Task objective
Update the entries below by replacing every "chart" with "graph" and keeping all other text the same. Leave the pictures out of your version.

The data

········

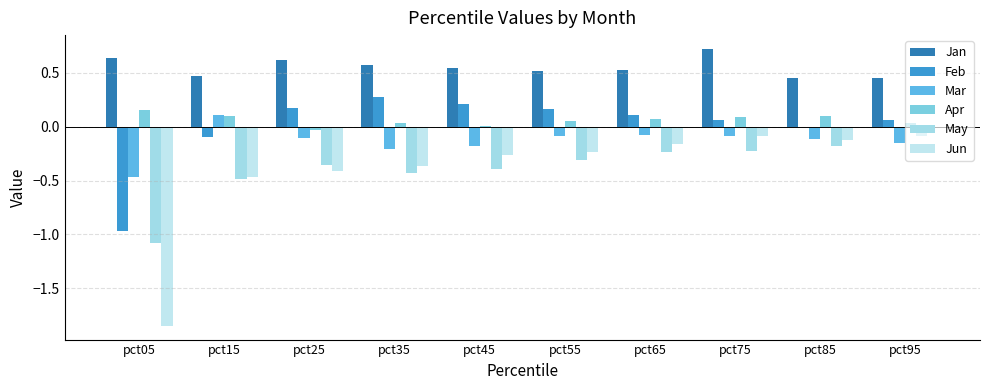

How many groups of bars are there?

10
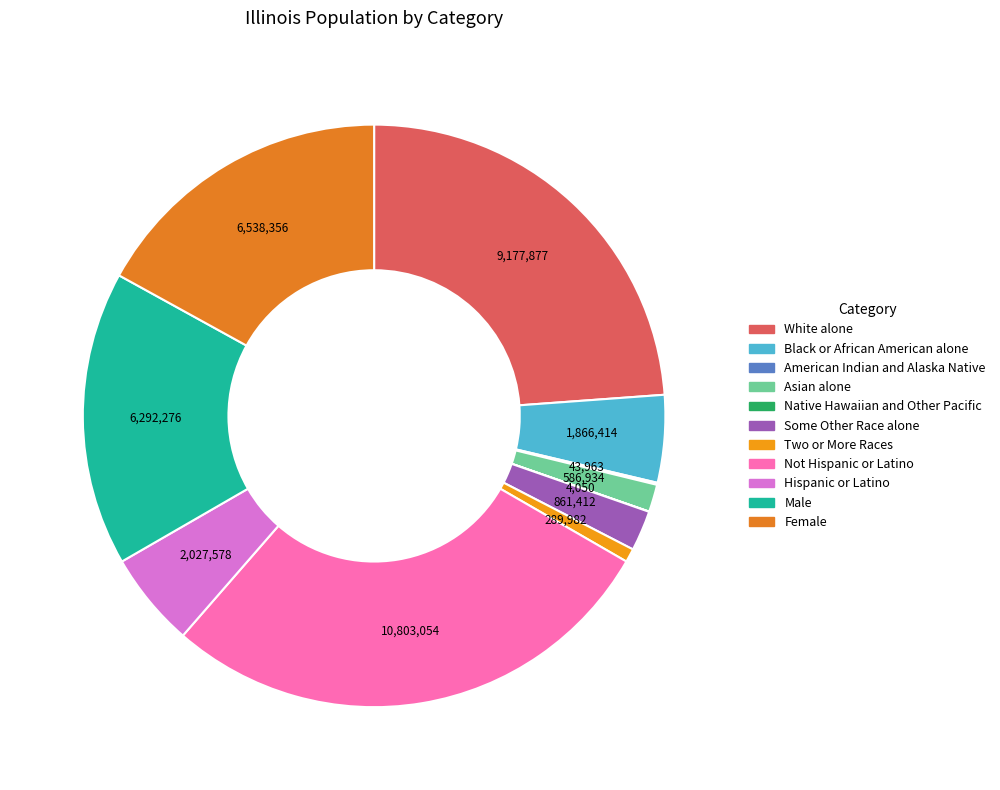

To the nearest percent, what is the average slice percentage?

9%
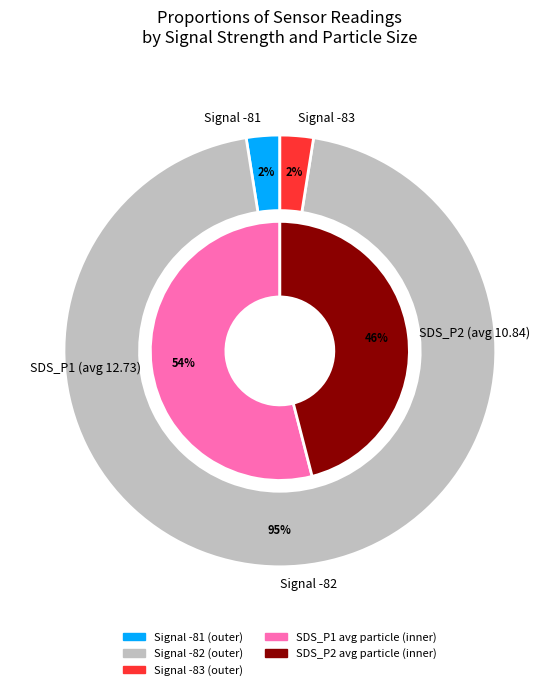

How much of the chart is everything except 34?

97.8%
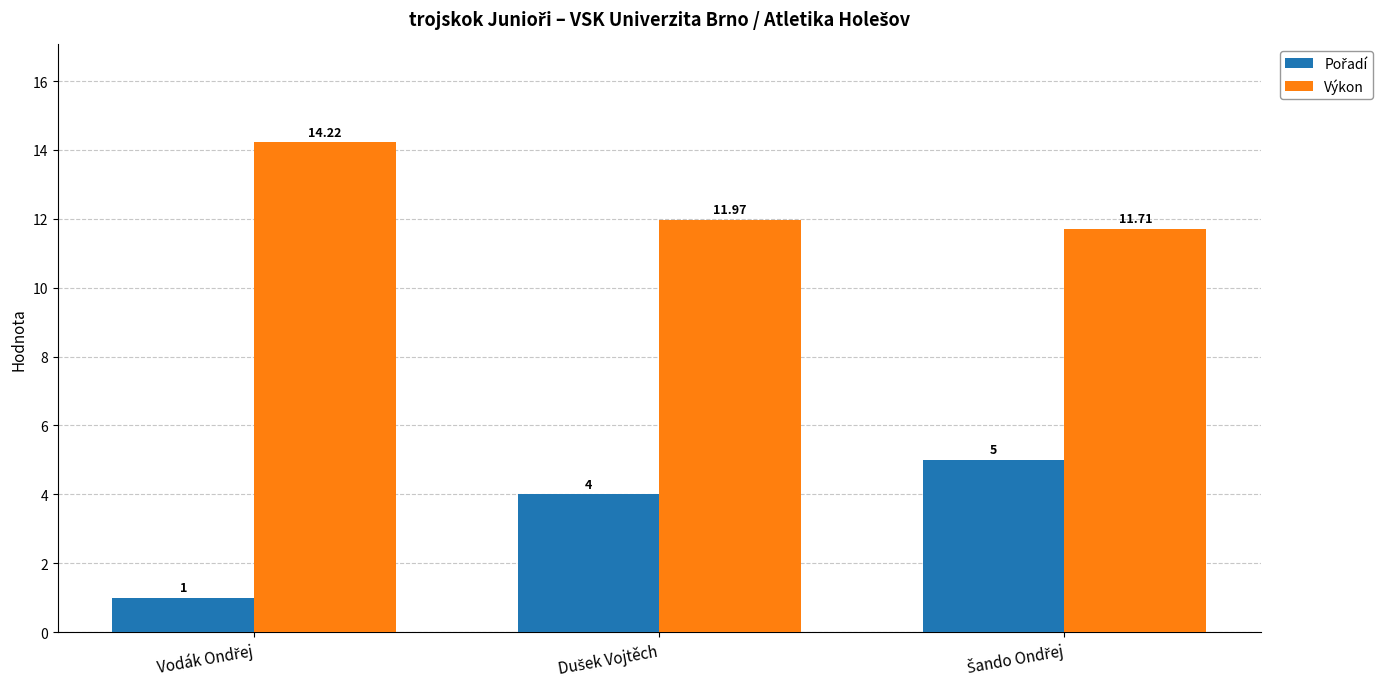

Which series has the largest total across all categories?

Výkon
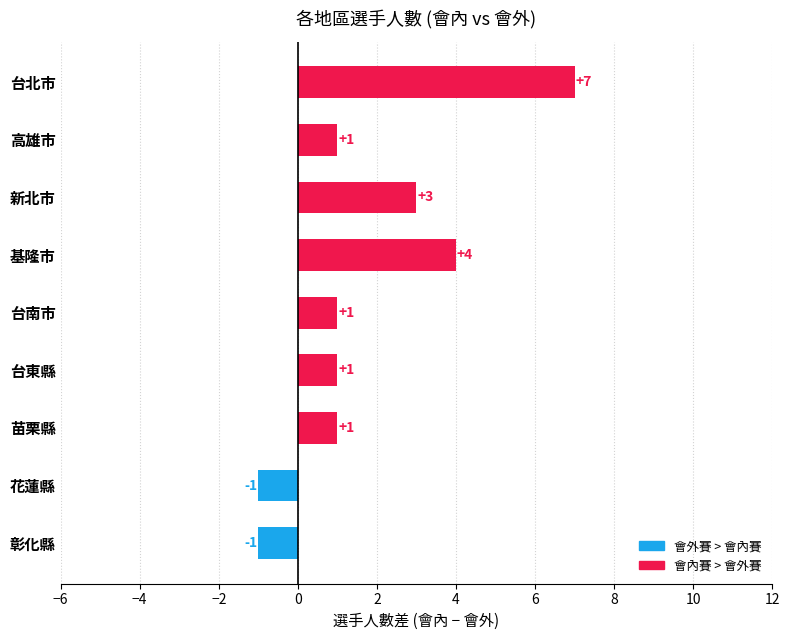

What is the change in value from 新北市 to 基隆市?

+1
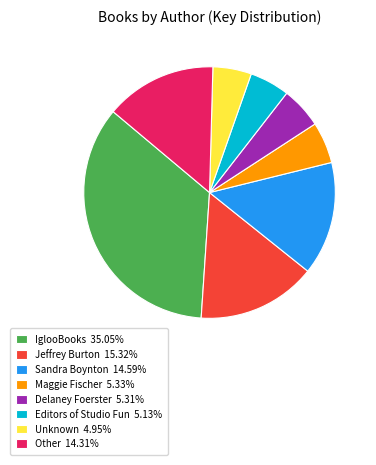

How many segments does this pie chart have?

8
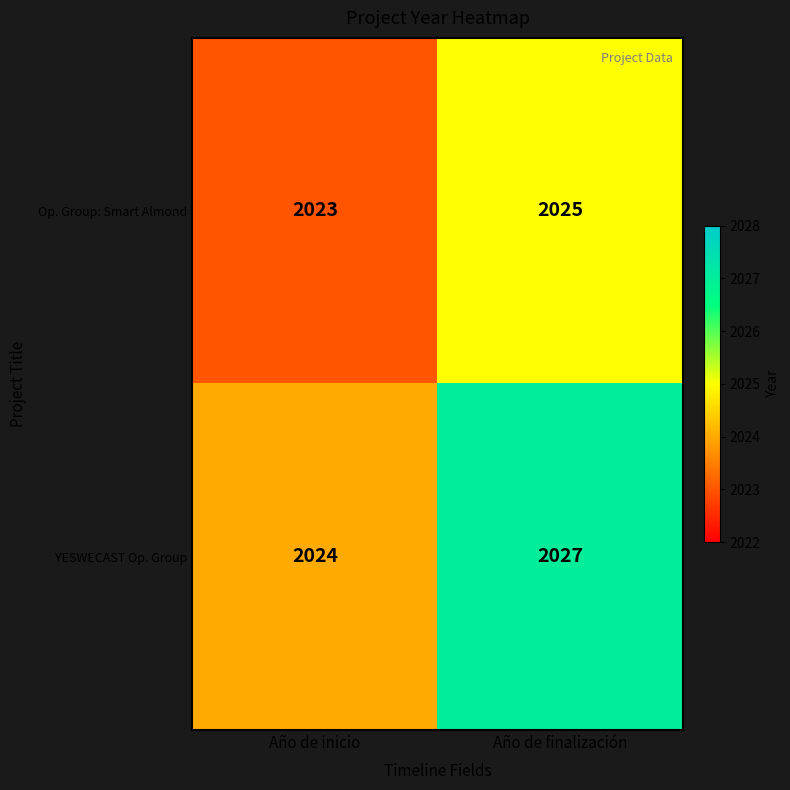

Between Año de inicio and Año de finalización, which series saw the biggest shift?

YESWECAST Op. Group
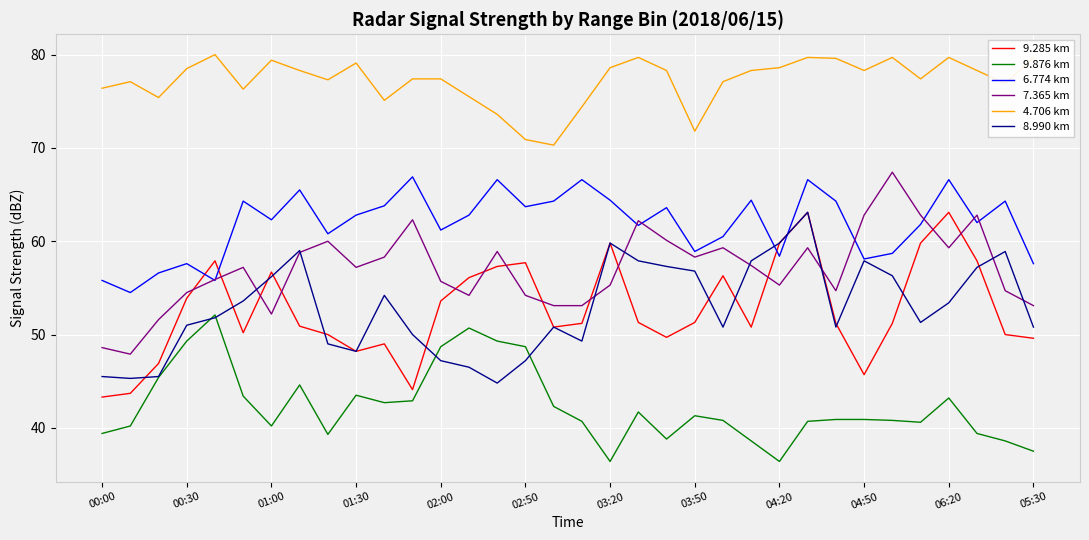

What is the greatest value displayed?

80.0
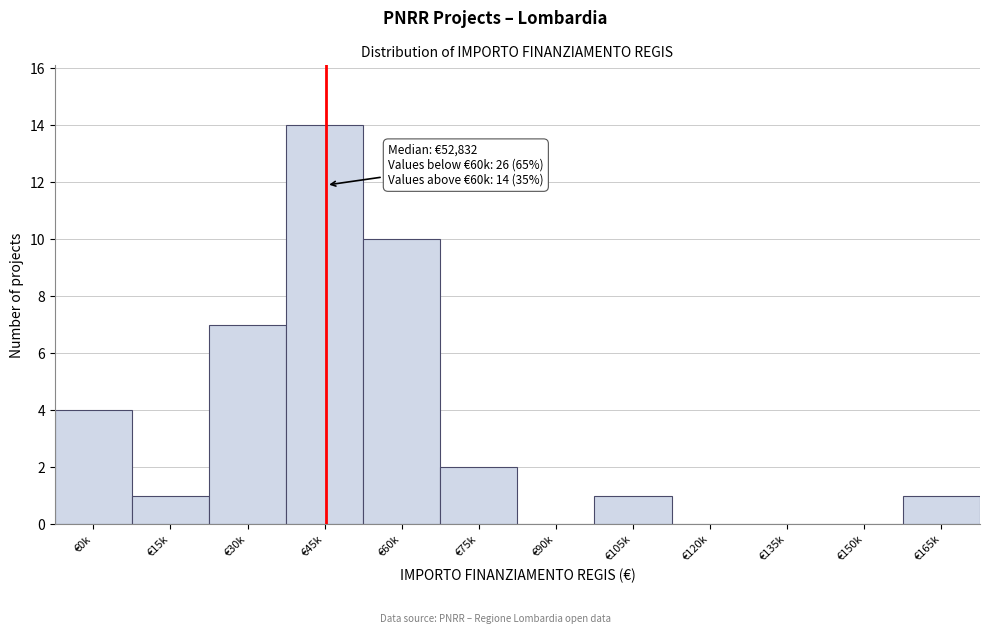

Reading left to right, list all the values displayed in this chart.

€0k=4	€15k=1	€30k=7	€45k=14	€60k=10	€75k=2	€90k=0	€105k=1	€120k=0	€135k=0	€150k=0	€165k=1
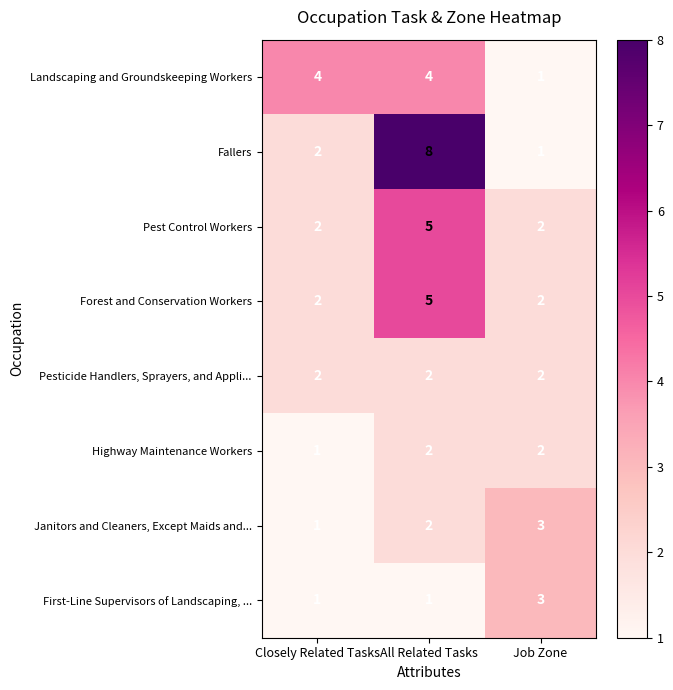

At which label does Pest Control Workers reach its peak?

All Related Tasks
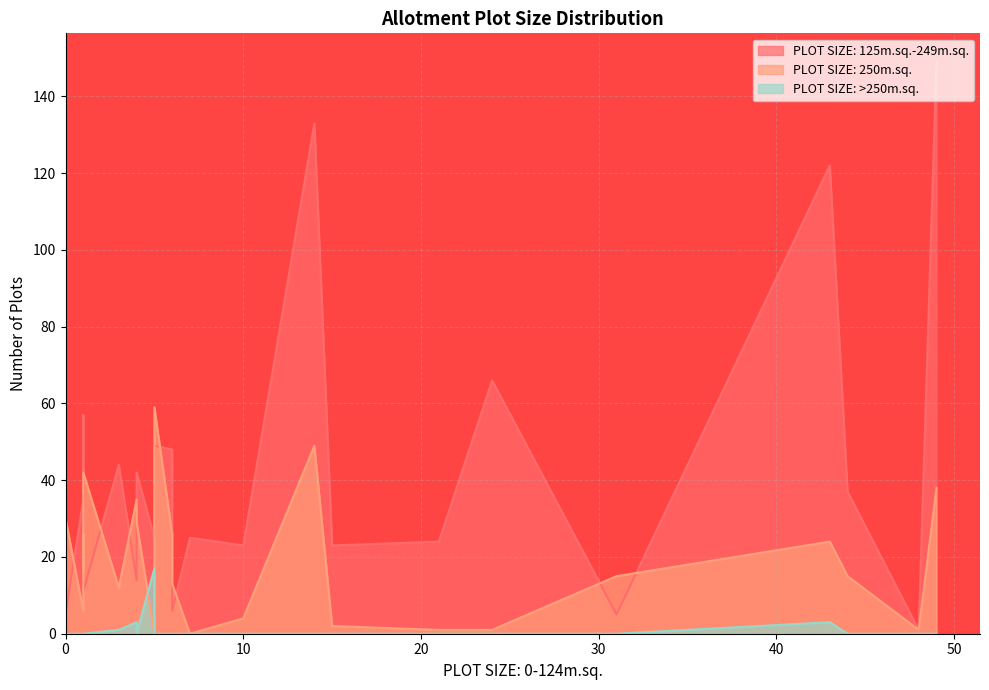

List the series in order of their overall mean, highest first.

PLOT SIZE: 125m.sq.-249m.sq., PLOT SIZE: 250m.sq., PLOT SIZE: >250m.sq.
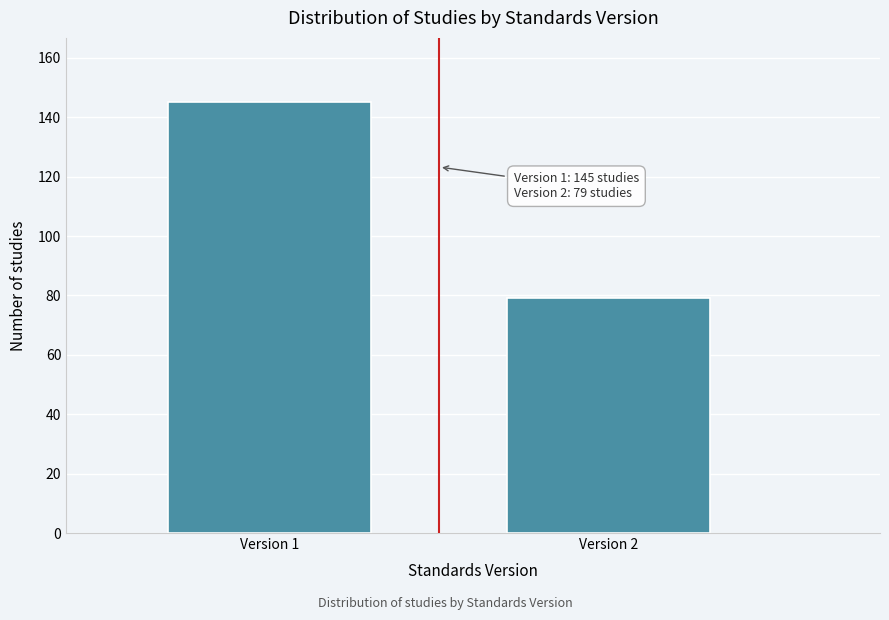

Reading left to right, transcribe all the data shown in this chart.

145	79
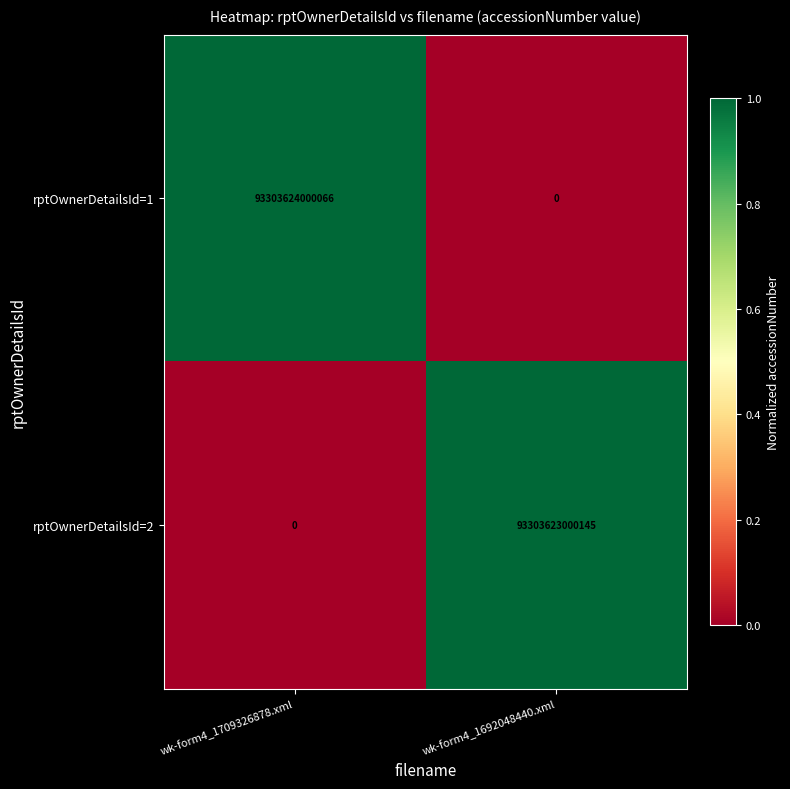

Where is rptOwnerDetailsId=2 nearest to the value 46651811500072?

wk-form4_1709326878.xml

········

Answer section
How many groups of bars are there?

10

To the nearest percent, what is the average slice percentage?

9%

How much of the graph is everything except 34?

97.8%

Which series has the largest total across all categories?

Výkon

What is the change in value from 新北市 to 基隆市?

+1

How many segments does this pie graph have?

8

Between Año de inicio and Año de finalización, which series saw the biggest shift?

YESWECAST Op. Group

What is the greatest value displayed?

80.0

Reading left to right, list all the values displayed in this graph.

€0k=4	€15k=1	€30k=7	€45k=14	€60k=10	€75k=2	€90k=0	€105k=1	€120k=0	€135k=0	€150k=0	€165k=1

At which label does Pest Control Workers reach its peak?

All Related Tasks

List the series in order of their overall mean, highest first.

PLOT SIZE: 125m.sq.-249m.sq., PLOT SIZE: 250m.sq., PLOT SIZE: >250m.sq.

Reading left to right, transcribe all the data shown in this graph.

145	79

Where is rptOwnerDetailsId=2 nearest to the value 46651811500072?

wk-form4_1709326878.xml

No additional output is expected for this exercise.